RECORDS PROVIDED:
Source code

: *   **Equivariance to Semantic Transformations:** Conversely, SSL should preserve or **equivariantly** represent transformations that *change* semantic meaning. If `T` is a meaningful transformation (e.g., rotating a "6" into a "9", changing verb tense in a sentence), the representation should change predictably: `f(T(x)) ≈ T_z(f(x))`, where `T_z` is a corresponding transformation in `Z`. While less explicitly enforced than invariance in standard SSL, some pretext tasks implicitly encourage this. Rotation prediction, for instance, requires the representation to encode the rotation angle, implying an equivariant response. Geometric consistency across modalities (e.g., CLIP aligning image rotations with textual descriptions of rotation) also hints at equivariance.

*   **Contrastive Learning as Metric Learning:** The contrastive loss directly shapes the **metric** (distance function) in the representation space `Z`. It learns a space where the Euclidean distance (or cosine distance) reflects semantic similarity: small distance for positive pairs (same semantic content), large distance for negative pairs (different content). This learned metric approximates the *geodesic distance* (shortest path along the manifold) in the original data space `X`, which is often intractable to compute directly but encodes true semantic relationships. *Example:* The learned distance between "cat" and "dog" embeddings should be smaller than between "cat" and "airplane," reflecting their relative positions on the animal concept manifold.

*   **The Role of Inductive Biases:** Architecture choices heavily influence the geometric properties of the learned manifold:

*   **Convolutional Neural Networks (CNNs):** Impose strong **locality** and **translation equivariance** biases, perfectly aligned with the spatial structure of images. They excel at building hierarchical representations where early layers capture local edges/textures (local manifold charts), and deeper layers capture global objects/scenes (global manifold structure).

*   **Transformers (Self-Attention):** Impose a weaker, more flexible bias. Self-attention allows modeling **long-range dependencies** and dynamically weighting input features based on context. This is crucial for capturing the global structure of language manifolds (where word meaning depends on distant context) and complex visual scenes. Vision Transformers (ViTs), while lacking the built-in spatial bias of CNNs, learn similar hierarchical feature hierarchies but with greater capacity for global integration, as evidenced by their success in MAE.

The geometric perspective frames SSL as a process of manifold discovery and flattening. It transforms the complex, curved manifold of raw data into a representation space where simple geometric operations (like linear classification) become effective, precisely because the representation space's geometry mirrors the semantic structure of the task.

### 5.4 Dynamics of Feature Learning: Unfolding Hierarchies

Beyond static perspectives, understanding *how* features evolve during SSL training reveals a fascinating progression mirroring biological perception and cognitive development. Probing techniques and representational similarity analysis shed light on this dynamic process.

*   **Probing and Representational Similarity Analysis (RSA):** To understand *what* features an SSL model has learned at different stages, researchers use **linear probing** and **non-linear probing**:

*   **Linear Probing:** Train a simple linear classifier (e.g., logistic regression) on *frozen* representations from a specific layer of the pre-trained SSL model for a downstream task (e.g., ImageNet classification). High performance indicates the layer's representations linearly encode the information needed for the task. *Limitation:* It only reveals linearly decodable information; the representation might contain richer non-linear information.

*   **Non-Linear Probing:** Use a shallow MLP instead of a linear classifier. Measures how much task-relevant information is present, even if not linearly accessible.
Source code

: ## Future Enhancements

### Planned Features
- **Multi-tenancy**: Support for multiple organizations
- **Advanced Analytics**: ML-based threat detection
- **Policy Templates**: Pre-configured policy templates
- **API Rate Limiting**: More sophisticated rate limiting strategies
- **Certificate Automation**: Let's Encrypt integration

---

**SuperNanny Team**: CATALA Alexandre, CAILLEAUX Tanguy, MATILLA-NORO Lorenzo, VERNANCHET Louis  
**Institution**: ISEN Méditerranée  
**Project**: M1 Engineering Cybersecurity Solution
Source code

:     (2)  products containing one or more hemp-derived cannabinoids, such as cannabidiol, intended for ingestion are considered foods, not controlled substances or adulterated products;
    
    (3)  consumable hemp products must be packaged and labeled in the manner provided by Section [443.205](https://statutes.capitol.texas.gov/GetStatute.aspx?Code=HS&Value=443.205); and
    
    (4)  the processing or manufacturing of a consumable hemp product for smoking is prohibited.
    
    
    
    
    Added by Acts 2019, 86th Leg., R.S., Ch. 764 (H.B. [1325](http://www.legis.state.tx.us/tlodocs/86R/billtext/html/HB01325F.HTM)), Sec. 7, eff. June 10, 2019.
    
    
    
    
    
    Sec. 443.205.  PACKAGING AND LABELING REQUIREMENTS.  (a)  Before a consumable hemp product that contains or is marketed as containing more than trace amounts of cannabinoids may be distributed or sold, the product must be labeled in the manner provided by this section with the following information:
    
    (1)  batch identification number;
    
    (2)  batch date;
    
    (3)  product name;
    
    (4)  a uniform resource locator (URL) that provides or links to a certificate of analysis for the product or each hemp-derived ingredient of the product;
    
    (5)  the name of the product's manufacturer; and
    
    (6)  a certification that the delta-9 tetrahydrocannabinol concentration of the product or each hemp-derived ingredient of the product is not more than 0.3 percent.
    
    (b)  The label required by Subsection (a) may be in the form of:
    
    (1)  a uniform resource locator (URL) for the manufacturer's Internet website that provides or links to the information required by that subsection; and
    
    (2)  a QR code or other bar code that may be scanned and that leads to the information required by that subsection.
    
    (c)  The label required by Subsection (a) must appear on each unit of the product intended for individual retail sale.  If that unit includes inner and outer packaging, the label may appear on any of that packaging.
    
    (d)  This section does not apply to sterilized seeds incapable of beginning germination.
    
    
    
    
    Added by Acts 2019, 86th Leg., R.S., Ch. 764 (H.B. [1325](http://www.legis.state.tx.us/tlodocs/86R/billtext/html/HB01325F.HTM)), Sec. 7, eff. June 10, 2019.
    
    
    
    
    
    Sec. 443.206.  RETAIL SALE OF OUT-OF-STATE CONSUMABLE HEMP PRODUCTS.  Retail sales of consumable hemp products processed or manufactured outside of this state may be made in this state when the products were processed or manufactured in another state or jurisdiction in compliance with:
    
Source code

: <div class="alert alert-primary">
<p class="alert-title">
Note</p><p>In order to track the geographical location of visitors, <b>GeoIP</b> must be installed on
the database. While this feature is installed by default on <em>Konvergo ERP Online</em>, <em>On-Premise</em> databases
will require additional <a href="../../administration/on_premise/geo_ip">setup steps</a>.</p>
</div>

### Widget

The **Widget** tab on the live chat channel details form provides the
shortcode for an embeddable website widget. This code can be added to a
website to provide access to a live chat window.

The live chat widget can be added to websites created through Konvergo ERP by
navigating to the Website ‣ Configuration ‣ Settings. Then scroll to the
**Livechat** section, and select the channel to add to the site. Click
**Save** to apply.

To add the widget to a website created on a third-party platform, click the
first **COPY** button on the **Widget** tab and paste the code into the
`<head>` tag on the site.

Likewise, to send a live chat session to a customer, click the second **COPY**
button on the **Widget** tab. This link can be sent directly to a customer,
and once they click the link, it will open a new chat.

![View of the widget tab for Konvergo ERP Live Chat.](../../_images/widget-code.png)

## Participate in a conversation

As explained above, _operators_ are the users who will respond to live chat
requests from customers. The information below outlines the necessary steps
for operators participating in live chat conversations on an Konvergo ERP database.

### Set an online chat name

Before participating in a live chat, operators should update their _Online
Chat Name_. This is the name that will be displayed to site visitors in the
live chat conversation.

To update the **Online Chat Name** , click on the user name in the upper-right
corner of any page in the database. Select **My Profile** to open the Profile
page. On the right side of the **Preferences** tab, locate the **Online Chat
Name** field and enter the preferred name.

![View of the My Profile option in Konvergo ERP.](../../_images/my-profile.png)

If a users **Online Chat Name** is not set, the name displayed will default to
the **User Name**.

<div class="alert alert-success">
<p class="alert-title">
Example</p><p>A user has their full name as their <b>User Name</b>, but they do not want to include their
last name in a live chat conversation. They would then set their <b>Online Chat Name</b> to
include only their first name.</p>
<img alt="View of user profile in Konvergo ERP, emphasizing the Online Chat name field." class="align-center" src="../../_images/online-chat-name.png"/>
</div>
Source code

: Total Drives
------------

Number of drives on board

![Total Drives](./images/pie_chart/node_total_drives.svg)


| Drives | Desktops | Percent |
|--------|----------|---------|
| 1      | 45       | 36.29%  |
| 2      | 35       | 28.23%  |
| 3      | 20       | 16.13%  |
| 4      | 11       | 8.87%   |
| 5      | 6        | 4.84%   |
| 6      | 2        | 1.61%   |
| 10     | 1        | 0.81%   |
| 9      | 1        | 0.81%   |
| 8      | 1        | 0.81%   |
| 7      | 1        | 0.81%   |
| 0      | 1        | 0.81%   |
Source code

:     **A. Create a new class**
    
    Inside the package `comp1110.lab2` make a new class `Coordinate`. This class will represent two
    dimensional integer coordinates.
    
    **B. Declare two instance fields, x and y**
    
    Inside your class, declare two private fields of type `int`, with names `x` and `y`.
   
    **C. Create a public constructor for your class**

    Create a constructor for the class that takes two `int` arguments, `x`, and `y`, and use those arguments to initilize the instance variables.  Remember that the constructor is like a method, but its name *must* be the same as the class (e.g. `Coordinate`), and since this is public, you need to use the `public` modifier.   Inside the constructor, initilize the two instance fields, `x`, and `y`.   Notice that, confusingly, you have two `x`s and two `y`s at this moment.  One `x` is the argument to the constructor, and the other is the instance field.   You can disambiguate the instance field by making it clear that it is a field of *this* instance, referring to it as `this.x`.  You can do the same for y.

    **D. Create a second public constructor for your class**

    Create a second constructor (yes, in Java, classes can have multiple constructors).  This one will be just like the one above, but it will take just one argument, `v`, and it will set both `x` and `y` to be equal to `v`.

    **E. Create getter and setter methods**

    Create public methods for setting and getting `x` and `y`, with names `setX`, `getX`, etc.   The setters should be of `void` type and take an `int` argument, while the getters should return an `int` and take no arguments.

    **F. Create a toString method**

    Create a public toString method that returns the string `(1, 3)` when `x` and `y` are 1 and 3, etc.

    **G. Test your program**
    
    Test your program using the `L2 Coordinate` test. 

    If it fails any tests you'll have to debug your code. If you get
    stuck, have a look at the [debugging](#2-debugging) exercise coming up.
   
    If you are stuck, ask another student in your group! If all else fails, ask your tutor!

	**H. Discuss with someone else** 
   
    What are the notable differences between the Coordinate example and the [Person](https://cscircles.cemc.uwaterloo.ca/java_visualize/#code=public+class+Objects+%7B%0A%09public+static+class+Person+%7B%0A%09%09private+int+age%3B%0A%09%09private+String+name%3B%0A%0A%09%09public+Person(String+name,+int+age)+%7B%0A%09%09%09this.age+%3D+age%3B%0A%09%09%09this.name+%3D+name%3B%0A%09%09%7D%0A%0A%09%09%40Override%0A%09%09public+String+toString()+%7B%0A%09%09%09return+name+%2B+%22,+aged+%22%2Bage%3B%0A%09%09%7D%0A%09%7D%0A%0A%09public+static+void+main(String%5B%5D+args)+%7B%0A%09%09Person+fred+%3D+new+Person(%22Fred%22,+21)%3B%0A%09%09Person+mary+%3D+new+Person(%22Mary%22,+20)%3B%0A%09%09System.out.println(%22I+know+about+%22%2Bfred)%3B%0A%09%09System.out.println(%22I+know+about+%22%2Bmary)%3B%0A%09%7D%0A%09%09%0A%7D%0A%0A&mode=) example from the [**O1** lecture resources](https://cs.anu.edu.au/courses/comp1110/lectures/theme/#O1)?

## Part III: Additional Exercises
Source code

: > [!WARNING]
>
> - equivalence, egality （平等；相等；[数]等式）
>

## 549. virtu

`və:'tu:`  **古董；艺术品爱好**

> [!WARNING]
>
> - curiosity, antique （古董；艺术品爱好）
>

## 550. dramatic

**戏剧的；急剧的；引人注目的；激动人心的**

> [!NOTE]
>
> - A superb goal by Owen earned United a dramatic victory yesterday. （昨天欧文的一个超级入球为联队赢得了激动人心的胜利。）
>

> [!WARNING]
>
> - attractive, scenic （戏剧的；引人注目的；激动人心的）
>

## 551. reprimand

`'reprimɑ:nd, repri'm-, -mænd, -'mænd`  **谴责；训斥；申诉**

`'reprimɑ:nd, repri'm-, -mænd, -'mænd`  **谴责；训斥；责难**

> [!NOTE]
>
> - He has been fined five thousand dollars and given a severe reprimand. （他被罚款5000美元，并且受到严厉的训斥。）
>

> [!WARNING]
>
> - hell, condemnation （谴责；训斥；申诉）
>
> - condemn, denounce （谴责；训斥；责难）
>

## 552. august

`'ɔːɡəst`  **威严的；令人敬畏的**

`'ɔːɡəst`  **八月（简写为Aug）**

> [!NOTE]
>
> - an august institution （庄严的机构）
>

REQUEST: Can you recast the entries, from their start through the line containing "Role of Inductive", as a Markdown table with the columns No. and Line, leaving out blank lines?

SOLUTION:
| No. | Line |
|---|---|
| 1 | Source code |
| 2 | : *   **Equivariance to Semantic Transformations:** Conversely, SSL should preserve or **equivariantly** represent transformations that *change* semantic meaning. If `T` is a meaningful transformation (e.g., rotating a "6" into a "9", changing verb tense in a sentence), the representation should change predictably: `f(T(x)) ≈ T_z(f(x))`, where `T_z` is a corresponding transformation in `Z`. While less explicitly enforced than invariance in standard SSL, some pretext tasks implicitly encourage this. Rotation prediction, for instance, requires the representation to encode the rotation angle, implying an equivariant response. Geometric consistency across modalities (e.g., CLIP aligning image rotations with textual descriptions of rotation) also hints at equivariance. |
| 3 | *   **Contrastive Learning as Metric Learning:** The contrastive loss directly shapes the **metric** (distance function) in the representation space `Z`. It learns a space where the Euclidean distance (or cosine distance) reflects semantic similarity: small distance for positive pairs (same semantic content), large distance for negative pairs (different content). This learned metric approximates the *geodesic distance* (shortest path along the manifold) in the original data space `X`, which is often intractable to compute directly but encodes true semantic relationships. *Example:* The learned distance between "cat" and "dog" embeddings should be smaller than between "cat" and "airplane," reflecting their relative positions on the animal concept manifold. |
| 4 | *   **The Role of Inductive Biases:** Architecture choices heavily influence the geometric properties of the learned manifold: |